Jay Michaelson, David Brownlee. BSD or Linux: Which Unix is best for embedded applications? A Wasabi Systems White Paper, 2003

I. Introduction

With Linux's breakthrough into the server and desktop markets, the OS has emerged as an option for embedded OEMs as well. Several vendors have created their own distributions of Linux intended for the embedded market, and while these have met with only limited success, OEMs are right to look at Unix-like operating systems for their advanced embedded needs. However, as this white paper will discuss, there are several features which make Linux a less than optimal Unix choice for embedded applications.

These features are divided into two general categories: commercial/legal, and technical. On the commercial side, Linux is severely hampered by its license, which requires that all modifications to the Linux kernel (and several other modules of the OS as well) be made open source. While this licensing feature is not important in the desktop or server space, where kernel modifications are rare, it is critical in the embedded space, where modifications to the kernel are part and parcel of OEM's OS investment.

On the technical side, Linux is constrained by its less than robust development tools on the one hand, and its lack of an adequate hardware abstraction layer on the other.
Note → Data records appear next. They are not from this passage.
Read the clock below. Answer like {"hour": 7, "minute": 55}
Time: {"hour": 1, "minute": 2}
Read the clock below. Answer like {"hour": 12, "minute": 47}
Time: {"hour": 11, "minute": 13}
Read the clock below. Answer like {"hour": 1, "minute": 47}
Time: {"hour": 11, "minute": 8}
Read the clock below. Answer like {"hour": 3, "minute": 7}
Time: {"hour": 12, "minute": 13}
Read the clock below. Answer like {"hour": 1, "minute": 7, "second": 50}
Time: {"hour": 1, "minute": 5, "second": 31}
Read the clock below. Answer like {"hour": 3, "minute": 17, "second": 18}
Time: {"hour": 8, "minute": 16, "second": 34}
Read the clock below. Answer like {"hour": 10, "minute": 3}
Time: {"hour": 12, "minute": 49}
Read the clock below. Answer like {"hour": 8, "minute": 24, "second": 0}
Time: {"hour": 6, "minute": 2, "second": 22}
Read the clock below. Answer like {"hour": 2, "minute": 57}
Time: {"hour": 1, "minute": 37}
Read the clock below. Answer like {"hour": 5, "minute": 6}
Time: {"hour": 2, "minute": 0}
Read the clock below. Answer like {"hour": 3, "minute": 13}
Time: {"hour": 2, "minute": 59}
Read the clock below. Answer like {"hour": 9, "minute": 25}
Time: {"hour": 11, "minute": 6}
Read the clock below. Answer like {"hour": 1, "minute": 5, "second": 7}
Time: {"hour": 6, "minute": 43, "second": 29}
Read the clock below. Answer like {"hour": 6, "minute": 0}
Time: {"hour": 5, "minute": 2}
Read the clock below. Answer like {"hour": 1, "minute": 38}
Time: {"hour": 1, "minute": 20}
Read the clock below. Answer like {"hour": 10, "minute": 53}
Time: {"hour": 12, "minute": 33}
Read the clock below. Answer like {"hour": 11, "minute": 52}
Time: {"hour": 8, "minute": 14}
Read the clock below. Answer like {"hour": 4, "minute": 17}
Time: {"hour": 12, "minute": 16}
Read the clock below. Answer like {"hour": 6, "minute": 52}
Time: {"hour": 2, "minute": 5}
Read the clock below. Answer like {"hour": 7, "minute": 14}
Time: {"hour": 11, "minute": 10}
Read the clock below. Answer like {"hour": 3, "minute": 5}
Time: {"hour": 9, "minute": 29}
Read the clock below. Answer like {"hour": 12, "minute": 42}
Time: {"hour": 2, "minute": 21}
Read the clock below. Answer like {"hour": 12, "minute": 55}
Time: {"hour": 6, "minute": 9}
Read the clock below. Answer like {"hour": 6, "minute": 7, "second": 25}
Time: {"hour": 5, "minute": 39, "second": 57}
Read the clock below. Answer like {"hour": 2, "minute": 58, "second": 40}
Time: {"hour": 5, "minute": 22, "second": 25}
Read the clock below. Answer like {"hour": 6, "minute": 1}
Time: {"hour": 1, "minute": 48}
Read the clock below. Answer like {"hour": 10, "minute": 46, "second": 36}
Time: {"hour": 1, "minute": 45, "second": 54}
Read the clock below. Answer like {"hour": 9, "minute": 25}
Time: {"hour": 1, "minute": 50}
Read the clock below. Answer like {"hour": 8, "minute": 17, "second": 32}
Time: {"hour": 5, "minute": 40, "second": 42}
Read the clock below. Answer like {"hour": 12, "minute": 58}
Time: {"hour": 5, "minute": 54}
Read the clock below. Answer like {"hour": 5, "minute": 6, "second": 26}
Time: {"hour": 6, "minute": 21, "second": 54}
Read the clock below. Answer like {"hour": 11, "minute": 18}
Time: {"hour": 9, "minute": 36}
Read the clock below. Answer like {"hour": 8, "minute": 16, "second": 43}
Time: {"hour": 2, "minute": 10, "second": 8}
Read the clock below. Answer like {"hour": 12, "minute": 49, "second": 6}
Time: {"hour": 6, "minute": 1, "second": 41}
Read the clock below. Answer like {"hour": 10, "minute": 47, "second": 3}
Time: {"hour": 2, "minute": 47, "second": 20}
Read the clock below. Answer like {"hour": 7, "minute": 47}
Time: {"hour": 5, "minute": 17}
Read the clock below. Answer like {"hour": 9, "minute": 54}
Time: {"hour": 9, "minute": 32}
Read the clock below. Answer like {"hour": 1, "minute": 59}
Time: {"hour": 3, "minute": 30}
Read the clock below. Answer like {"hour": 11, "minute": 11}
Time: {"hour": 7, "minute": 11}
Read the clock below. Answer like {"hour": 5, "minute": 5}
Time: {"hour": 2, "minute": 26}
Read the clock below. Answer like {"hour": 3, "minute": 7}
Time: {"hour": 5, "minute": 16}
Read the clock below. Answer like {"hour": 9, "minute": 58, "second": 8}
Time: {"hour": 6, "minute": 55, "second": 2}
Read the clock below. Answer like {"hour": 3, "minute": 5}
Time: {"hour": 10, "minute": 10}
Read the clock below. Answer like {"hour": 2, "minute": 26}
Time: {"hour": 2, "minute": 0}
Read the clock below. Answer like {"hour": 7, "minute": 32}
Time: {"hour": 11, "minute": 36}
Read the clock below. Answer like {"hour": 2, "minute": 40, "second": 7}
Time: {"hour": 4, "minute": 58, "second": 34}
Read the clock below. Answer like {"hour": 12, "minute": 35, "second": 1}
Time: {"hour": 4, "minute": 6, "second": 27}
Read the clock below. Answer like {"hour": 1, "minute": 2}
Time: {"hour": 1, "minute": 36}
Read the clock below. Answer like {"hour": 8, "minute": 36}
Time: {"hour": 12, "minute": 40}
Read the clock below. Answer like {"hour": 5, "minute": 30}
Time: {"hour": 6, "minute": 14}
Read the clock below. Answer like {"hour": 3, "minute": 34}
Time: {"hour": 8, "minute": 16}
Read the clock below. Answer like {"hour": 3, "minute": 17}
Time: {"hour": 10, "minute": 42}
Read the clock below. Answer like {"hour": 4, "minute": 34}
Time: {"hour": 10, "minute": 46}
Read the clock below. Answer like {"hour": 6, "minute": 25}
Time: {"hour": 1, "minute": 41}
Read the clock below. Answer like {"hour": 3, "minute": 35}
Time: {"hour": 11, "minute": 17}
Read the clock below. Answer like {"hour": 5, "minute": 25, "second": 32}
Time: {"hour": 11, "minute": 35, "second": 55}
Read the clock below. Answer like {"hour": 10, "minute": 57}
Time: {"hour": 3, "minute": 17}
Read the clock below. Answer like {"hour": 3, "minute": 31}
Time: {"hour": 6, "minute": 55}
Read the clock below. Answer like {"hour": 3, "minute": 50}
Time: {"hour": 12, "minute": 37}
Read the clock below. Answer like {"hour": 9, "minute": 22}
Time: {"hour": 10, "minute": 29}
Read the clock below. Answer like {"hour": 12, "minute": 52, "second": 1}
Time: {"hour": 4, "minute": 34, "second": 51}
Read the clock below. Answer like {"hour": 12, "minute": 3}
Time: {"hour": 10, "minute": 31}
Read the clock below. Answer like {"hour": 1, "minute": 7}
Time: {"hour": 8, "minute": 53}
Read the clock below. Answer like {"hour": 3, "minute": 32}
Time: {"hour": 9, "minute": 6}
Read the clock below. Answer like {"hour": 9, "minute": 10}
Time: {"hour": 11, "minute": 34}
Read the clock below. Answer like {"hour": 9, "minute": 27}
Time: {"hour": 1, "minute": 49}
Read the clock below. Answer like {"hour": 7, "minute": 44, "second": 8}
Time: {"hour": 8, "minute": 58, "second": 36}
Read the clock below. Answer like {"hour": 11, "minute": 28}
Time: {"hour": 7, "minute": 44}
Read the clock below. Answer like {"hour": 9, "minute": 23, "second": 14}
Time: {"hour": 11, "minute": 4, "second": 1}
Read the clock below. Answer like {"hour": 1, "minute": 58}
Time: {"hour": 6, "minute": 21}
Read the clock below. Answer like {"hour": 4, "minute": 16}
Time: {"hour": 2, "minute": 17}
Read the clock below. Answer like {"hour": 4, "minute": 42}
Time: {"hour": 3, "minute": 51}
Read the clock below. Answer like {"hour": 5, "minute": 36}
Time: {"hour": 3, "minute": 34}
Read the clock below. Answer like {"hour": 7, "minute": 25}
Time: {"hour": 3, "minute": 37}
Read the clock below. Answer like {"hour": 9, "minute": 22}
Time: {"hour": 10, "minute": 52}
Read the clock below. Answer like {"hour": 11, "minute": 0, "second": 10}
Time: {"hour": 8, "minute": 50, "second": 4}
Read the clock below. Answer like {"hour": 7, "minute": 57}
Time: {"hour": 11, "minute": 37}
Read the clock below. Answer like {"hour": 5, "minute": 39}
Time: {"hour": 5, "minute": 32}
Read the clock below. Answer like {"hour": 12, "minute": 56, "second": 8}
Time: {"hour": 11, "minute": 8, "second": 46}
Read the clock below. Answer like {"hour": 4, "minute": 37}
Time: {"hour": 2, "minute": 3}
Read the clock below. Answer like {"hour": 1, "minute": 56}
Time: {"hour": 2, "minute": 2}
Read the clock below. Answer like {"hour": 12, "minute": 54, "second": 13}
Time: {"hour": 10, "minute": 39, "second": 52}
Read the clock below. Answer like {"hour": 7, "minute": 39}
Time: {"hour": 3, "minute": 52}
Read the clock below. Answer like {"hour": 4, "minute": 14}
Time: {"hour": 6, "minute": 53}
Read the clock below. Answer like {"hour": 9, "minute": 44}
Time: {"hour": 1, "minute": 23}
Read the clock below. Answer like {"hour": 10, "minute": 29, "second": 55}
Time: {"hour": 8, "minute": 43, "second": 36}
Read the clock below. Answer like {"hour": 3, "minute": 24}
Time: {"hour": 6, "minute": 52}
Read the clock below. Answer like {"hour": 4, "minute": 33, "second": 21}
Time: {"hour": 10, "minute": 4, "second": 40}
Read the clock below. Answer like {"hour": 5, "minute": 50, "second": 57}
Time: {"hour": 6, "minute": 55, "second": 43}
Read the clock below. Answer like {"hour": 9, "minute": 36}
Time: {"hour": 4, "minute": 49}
Were Linux the sole Unix-derived OS choice, OEMs might still be justified in selecting it over the increasingly obsolete VxWorks operating system, or the unwieldy Windows offerings. However, concurrent with the expansion of FreeBSD in the server space (the OS was recently chosen by Yahoo! for its Hotjobs site), the NetBSD operating system has expanded its penetration in the embedded space. NetBSD lacks the user application support of FreeBSD and Linux, so it has not made much of an impact in server or desktop applications. However, such support is not necessary in most embedded applications, and NetBSD offers all of Linux's Unix functionality with none of its licensing or portability encumbrances. Because NetBSD is unlikely to be as widely branded in the consumer space, embedded OEMs may not know of it as familiarly as Linux. However, NetBSD is commercially supported in the embedded market, and may be a more desirable Unix choice for embedded.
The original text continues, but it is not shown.